Continue the model-building post below about the F-6B Mustang and its carburetor intake, picking up after its last sentence.

-- START Quoted passage --

So you're gonna keep this Plan a secret?
Or just wait till it works or fails????

Maybe the nose art plane, an A-20, I'll try and Age... I dunno.
 
It's been 2 or three weeks since I've worked on the F-6B and there's a good reason. I received a copy of Bert Kinzey's Detail Scale P-51 Mustang Part 1 and It clarified a few thing for me, one of which made me halt work on this project. The Allison engined Mustangs had a prominent carb intake on the top of the cowling. there were several designs to this intake and all but those on the very first Mustangs looked the same from the side but looked very different from the top. making identification very difficult from pictures. One style is narrow and has straight sides when viewed from above wile another is much wider with curved sides. What Bert Kinzey's book did was show me that I had the wrong model to make a F-6B. My kit was a F6A which was based on the P-51 or British Mustang Ia with the thin straight thin intake(picture 1), wile I needed the one based on the P-51A or Mustang II with the thicker curved intake.(picture 2)

-- END Quoted passage --
-- START Extracted entries --

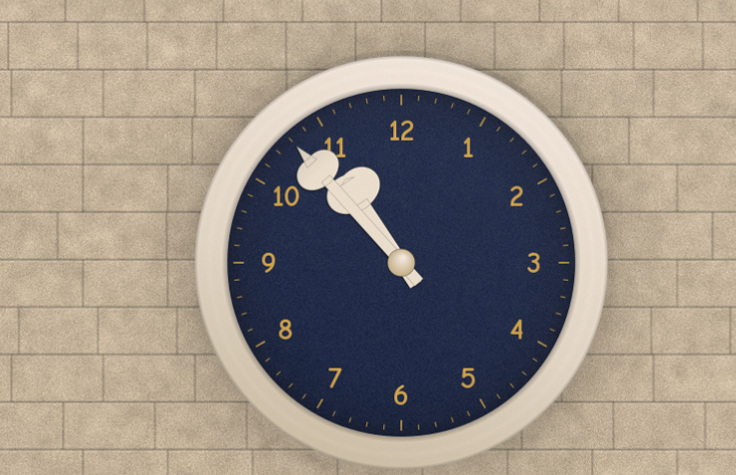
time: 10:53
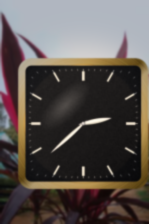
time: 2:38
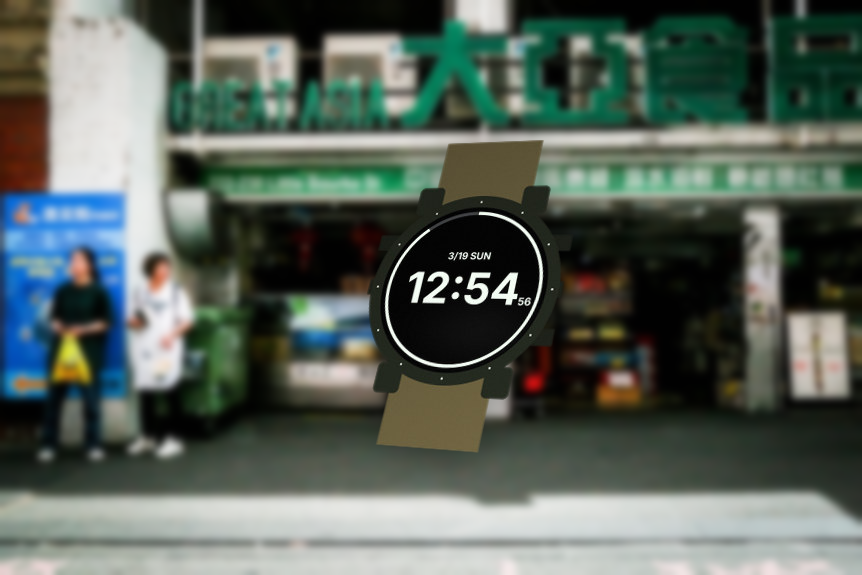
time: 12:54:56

-- END Extracted entries --
-- START Extracted entries --

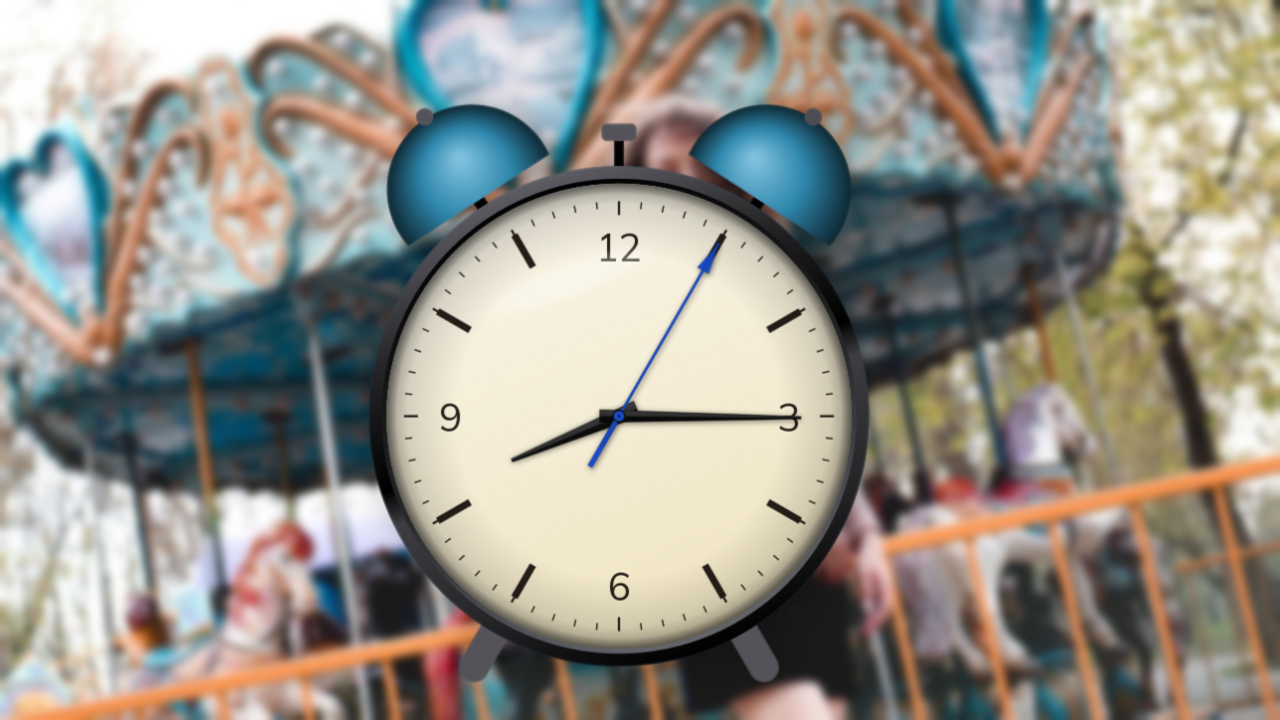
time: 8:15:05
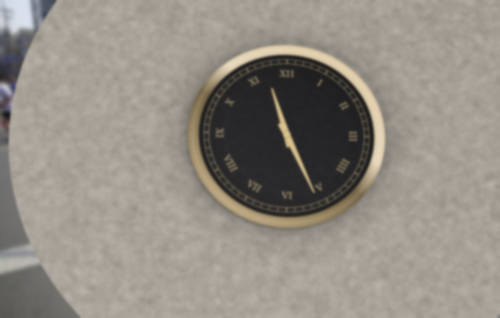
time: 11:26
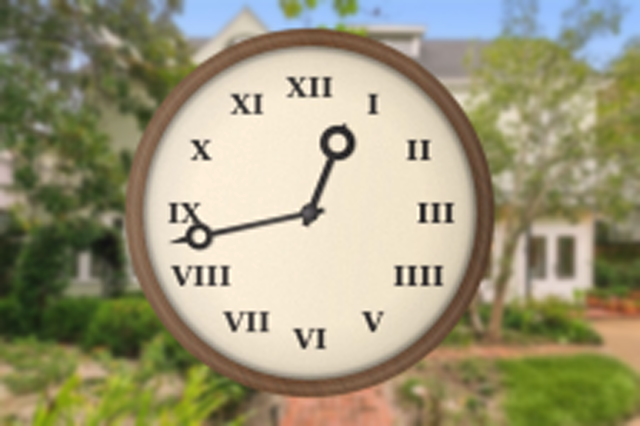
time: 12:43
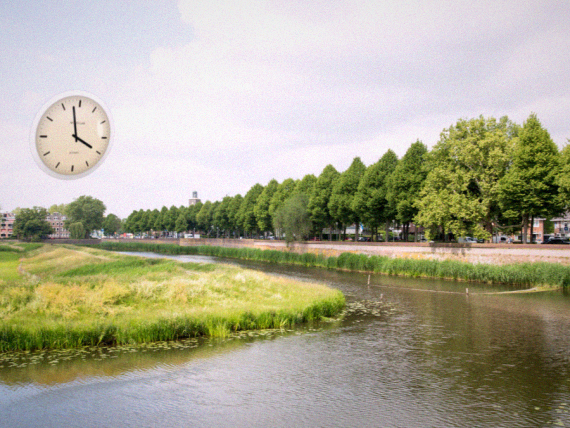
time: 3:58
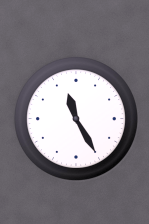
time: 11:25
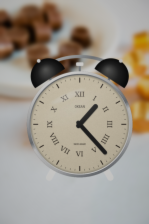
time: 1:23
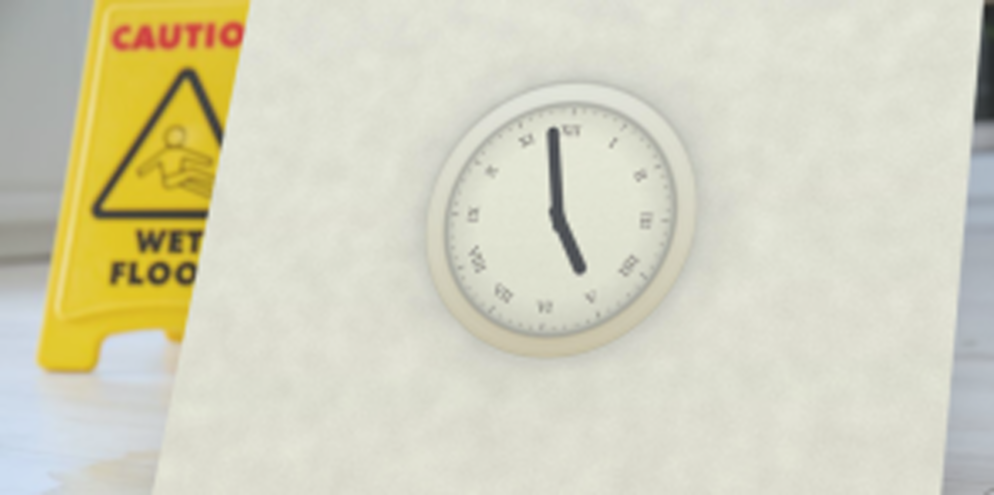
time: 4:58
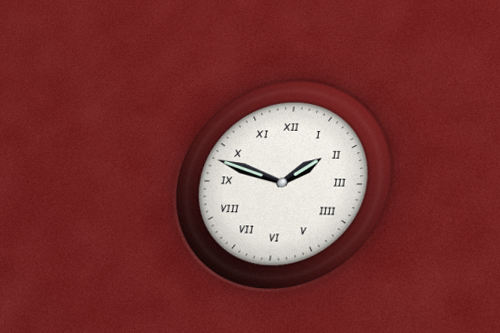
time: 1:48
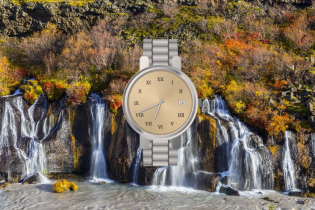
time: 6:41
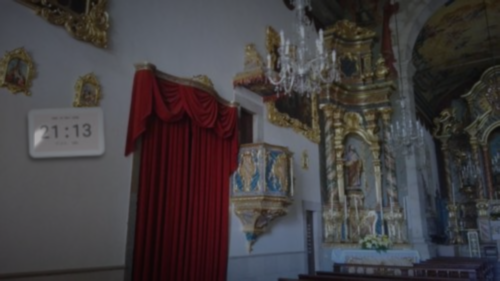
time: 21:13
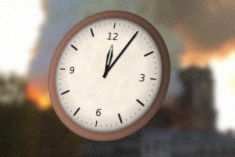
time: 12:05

-- END Extracted entries --

### Reply
Now that I knew I just couldn't let it go. I thought about modifying it but decided that would look like cr@p so I bit the bullet and went on eBay and found a reasonable P-51A which arrived today(picture 3). This has the added advantage of having the proper gun installation of 2 fifties so I don't have to cut off the cannons. Most but not all sources I've read say the F-6B version was unarmed, but I can leave the empty gun ports instead of trying to cover up where the cannons were. Also, now the shell ejector slots will be correct, another thing I was going to have to deal with.

So now I'll change the kit description in my first post and try to catch up to where I was before, which wasn't too far after all.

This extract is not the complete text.